Амнезис глубоко вздохнул, собираясь с мыслями перед тем, как начать, и расслабленно откинулся на спинку дивана.
– Сразу скажу, что я до сих пор ничего не знаю о себе: ни кем я был, ни каким я был, ни кем я бы хотел быть – ничего. Я дал сам себе имя… Ты правильно сказала, Энни: пустота – единственное, что было в моей памяти, а следовательно, и в душе; да что уж там, пустота и сейчас преследует меня. Странно жить без эмоций, характера, определённых знаний – да ведь даже то, что мы знаем, что ничего не знаем, уже является определённым знанием. А в моём случае не было ничего – ноль. Абсолютный и недвусмысленный. Два года подобного существования вымотали меня, и я впал сначала в апатию, а потом в депрессию… Жить день за днём и понимать, что ты ничего не помнишь, даже не помнишь, как чувствуются радость и любовь, бывает трудновато. Потом появились вы, мои друзья: сначала Писатель, за ним мой лечащий врач и Дуня, потом Шут, а после уже и Энни, – и я благодарю Бога за эту встречу. Вы все подарили мне желание стать кем-то, а не жить до скончания времён в состоянии медузы. Однажды мой врач придумал для меня эксперимент: он предложил мне создать самого себя, а для этого задать всем, кого я только смогу найти, вопрос «Каким вы меня помните?» Доведённый практически до отчаяния, я вышел в праздничный день на парковую площадь, уговорил кого-то дать мне микрофон и рассказал людям свою историю, а мой врач обратился к ним с этой странной, но такой важной для меня просьбой… Отдельное спасибо ему за то, что организовал всё это. И люди действительно описали своих давних знакомых, с которыми они когда-то имели счастье общаться! У меня до сих пор лежат их письма… Потом мы с моим врачом отобрали самые яркие и наиболее гармонирующие из них, и по ним, как по шаблону, я начал создавать себя… Наверное, со стороны это выглядело смешно: я ведь забыл, как чувствуются многие качества, – в тот момент мне были близки только печаль и потерянность, – поэтому мне приходилось смотреть определения большинства слов. Помню, как искал в словаре «преданность»… Да, наверное, со стороны это было весело. Конечно, впереди много работы, потому что я всё ещё не умею улыбаться, как бы странно это ни звучало: я просто забываю, что это нужно делать, однако я уже могу смеяться с ужимок Шута и плакать над безнадёжной любовью Писателя.
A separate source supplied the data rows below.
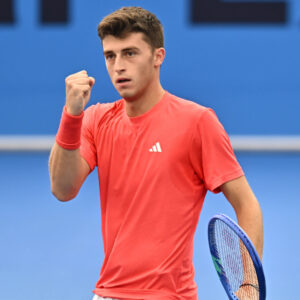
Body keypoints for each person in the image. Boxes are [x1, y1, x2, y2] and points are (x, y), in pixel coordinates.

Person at [49, 6, 264, 300]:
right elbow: (62, 189)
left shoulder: (197, 122)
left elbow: (247, 204)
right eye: (110, 56)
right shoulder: (95, 120)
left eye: (130, 53)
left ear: (157, 57)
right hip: (107, 294)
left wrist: (249, 283)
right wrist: (72, 115)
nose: (118, 66)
– Браво, – Ева улыбнулась и пару раз хлопнула в ладоши, на что Амнезис снял с головы воображаемую шляпу и шутливо поклонился. – Знаешь, быть может, ты и не помнишь, каким был когда-то, но одно я скажу тебе совершенно точно: ты был сильным человеком, – Ева остановила взгляд на двух пациентах, остановившихся в дверях гостиной, и вдруг спросила: – А чем ты занимаешься в свободное время? Есть какое-то занятие?
– Кстати об этом, Ева. Если помнишь, ты как-то сказала, что я вполне мог бы играть Пьеро. Так вот, твои слова оказались пророческими, и меня действительно взяли в местный театр исполнять трагедийные роли, так что теперь я и Шут – любимчики публики, – Амнезис гордо приподнял подбородок и глянул на подмигнувшего ему Шута.
– То есть, вы оба подрабатываете в театре?
– Что значит «подрабатываем»? – обиженно насупился Шут. – Мы там на постоянной основе и уже стали частью актёрской труппы! Ты тут надолго, так что, я уверен, обязательно застанешь те овации и громкие аплодисменты, которые встречают нас после каждого выступления.
– Обязательно застану… Обязательно, – тихо повторила про себя Ева, почему-то не совсем веря в правдивость этих слов. – Писатель, тебя, я так понимаю, нет особого смысла спрашивать об изменениях?
Писатель улыбнулся одними уголками губ, не отрывая глаз от мелко исписанного листка бумаги.
– Что-то в этом мире меняется со скоростью света и движется в одном темпе со Вселенной, что-то медленно идёт за солнцем, катящимся по небосводу, и наслаждается его красотой, а что-то в этом мире остаётся неизменным – той самой константой.